I need to draw spur gears to make a picture look cool... and I want to make them viable. I vaguely remembered that the teeth are involute curves to circles, but why and what exactly? I need formulae!

Why do I publish this online? I think it might be useful for others as well. Even my really really simple firefox add-ons which are meant for personal use have other users in the world.

For easier reading, compile the LaTeX.


I got myself a head start by reading that. Well, actually I made some attempts before reading it. It was well written and has illustrations, while mine doesn't. I try to use same notation where possible.

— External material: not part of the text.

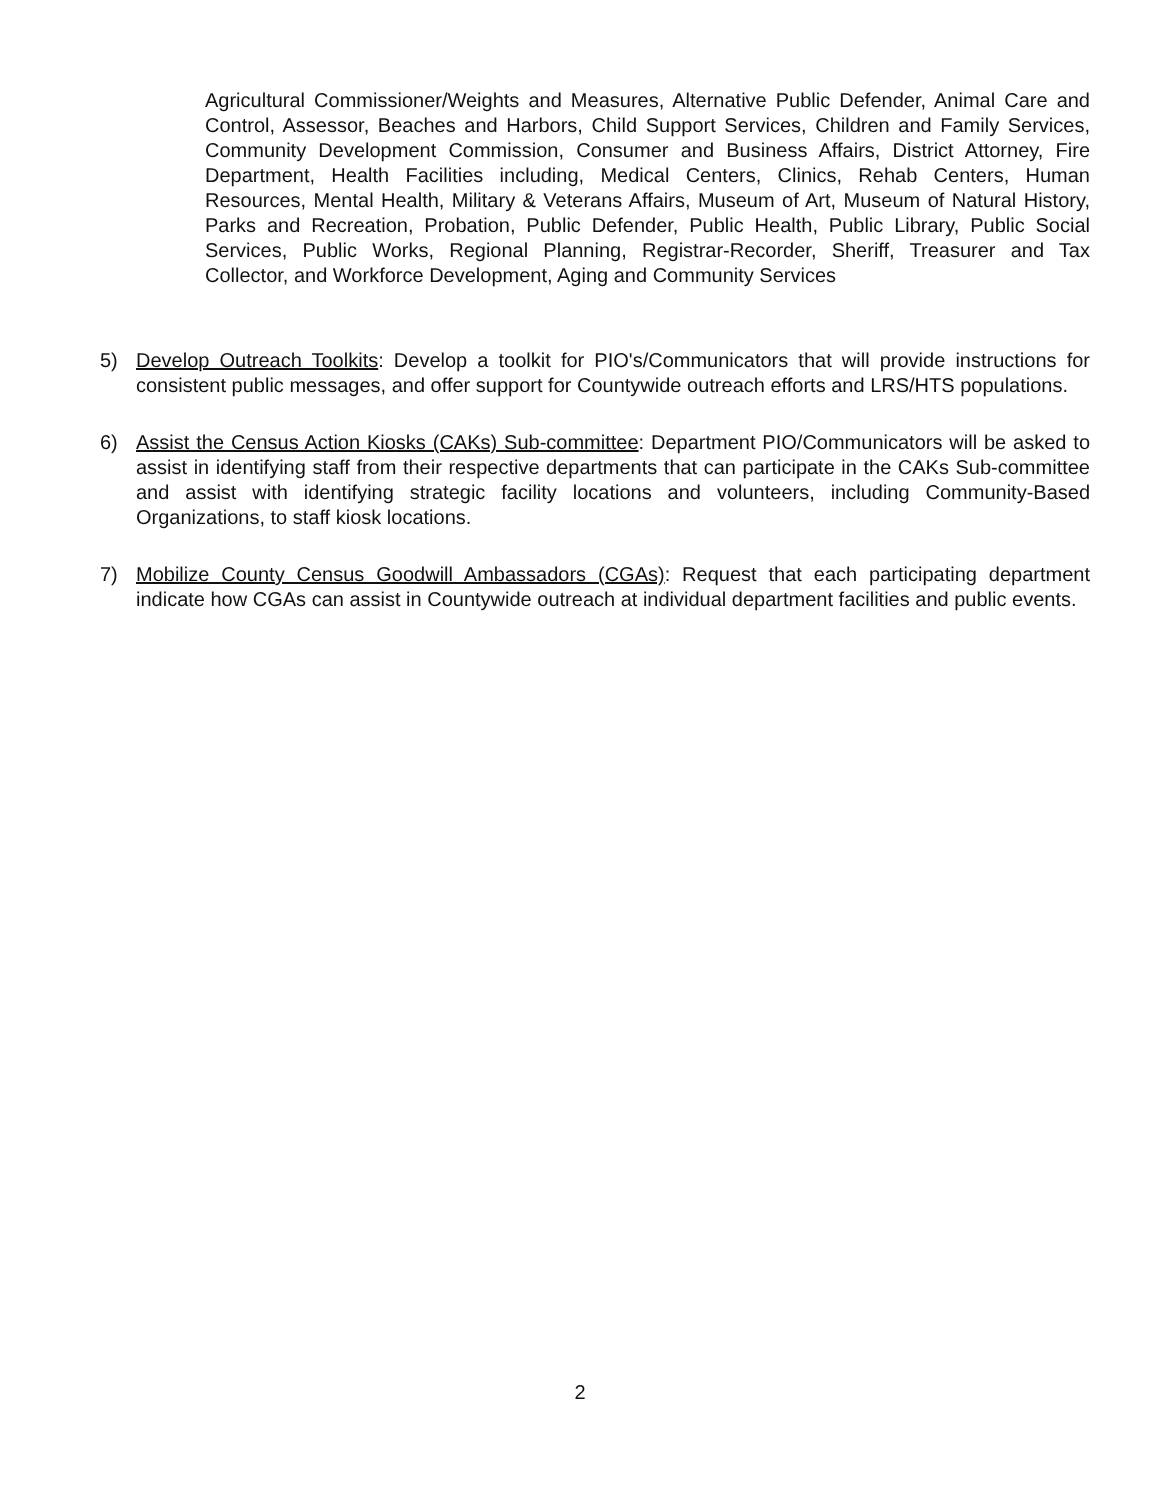Agricultural Commissioner/Weights and Measures, Alternative Public Defender, Animal Care and Control, Assessor, Beaches and Harbors, Child Support Services, Children and Family Services, Community Development Commission, Consumer and Business Affairs, District Attorney, Fire Department, Health Facilities including, Medical Centers, Clinics, Rehab Centers, Human Resources, Mental Health, Military & Veterans Affairs, Museum of Art, Museum of Natural History, Parks and Recreation, Probation, Public Defender, Public Health, Public Library, Public Social Services, Public Works, Regional Planning, Registrar-Recorder, Sheriff, Treasurer and Tax Collector, and Workforce Development, Aging and Community Services
5) Develop Outreach Toolkits: Develop a toolkit for PIO's/Communicators that will provide instructions for consistent public messages, and offer support for Countywide outreach efforts and LRS/HTS populations.
6) Assist the Census Action Kiosks (CAKs) Sub-committee: Department PIO/Communicators will be asked to assist in identifying staff from their respective departments that can participate in the CAKs Sub-committee and assist with identifying strategic facility locations and volunteers, including Community-Based Organizations, to staff kiosk locations.
7) Mobilize County Census Goodwill Ambassadors (CGAs): Request that each participating department indicate how CGAs can assist in Countywide outreach at individual department facilities and public events.
2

For spur gears, it is natural to require that the motion is transferred without sliding. Otherwise, the gears are prone to wear. Furthermore we require that the points of contact of two gears trace out a line and that the force between the two gears is along this line. In this way motion is transferred smoothly. The moment is not bumping here and there.

One Gear

With this simple requirement we derive the shape of the teeth. Let $L$ be a line which will be the line traced out by contact points. It is called the line of action. Assume that $L$ is tangent to a circle $C$ of radius $r$ and centre $O$. The centre of $C$ corresponds to the centre of the gear and $C$ is called the base circle.  There is a curve $S$, which will represent the shape of one side of a tooth, attached to the circle $C$ so that when $C$ rotates, $S$ and $L$ always intersect orthogonally. Now we let the tooth be our reference object. Thus $L$ rolls on the circle. The initial point of tangency of $L$ then traces out $S$. This construction shows that $S$ is the involute curve of the circle $C$. It is another matter to determine where we cut off the involute curve. Suppose the gear has $n$ teeth. Then we attach $n$ copies of $S$  to $C$ evenly.  We get a circle with $n$ spiralling spikes.

Two Gears Meshing

Now we bring in another gear and add subscripts $i=1$ or $2$ to the various symbols. Thus we have two circles $C_1$ and $C_2$ with dangling spikes. They are separated by some distance and share the same line of action. They are both tangent to $L$. Let $\alpha$ be the angle between the line connecting the centres of the two circles and the normal line to $L$. I heard that this angle is called the pressure angle. The intersection of $O_1O_2$ and $L$ is called the pitch point. We can consider the gear system to be two bigger circles at tangency at the pitch point and transferring motion without sliding. These bigger circles are called the pitch circles. Apparently the base circles are more fundamental and we don't really need the pitch circles in this discussion.

For the two gears to mesh, the spikes should be appropriately spaced. Given  two points of contact on gear $1$, gear $2$'s spikes should be in contact with the two points. By the property of  involute curves (`length of interval = length of arc'), this means that the spacings of spikes on both gears must be equal, i.e., $2\pi r_1 / n_1 = 2\pi r_2 / n_2 =:A$.  (We lack a schematic picture here. One should attempt to measure distances from the tangencies of $L$ and the base circles.)

It is natural to mirror the spikes and form teeth. It is not clear how wide each tooth should be. We don't want the gears to backlash. They should be engaged. Let $\ell_i$ be the width of a tooth on gear $i$ and $m_i$ bethe width of the empty space between two teeth where both quantities are measured along arc. Of course,
\ell_i + m_i = A.
Then some fiddling with triangles and involute curves shows that
\ell_1 - m_2 = 2 (r_1+r_2) (\tan (\alpha) - \alpha).

Many Gears Meshing Mutually

If we fix one gear with parameter $(r_0, n_0, \ell_0, m_0)$ and produce other gears that can mesh with it. Will any other two gears mesh? Suppose we produced $(r_1, n_1, \ell_1, m_1)$ and $(r_2, n_2, \ell_2, m_2)$. Let $c = 2 (\tan(\alpha) - \alpha)$. For these two gears to mesh we need
\ell_1 - m_2 = c(r_1+r_2).
We already have
\ell_0 - m_1 = c(r_0+r_1)\
\ell_0 - m_2 = c(r_0+r_2).
Thus we reach the constraint:
2\ell_0 - A = 2cr_0.
Thus given parameter $(r, n)$, we are forced to have $\ell = cr + \frac{1}{2}A$ in order to achieve mutual meshing. Recall that $c = 2 (\tan(\alpha) - \alpha)$ is determined by pressure angle while $A= 2\pi r / n$ is the circular base pitch (spacing along base circle of teeth). Note that meshing gears share the same $c$ and $A$.


In practice, we may also need to form dedendum for motion to be possible. We have not decided on the size of addendum either.

To visualise things, we need to plot the curves that bound the teeth. It remains to write down an equation to feed into mathematical software.

Make a mechanical watch!? (minus the part of getting hold of something that pulses like once per second, though I am OK with any rational number, well not with huge height.) I stared at my own watch for some time, but I can't make out what the shape of the teeth is. Are they involute or cycloidal? Let me keep this watch theoretic and focus on computing appropriate addendum and dedendum so that I can continue drawing.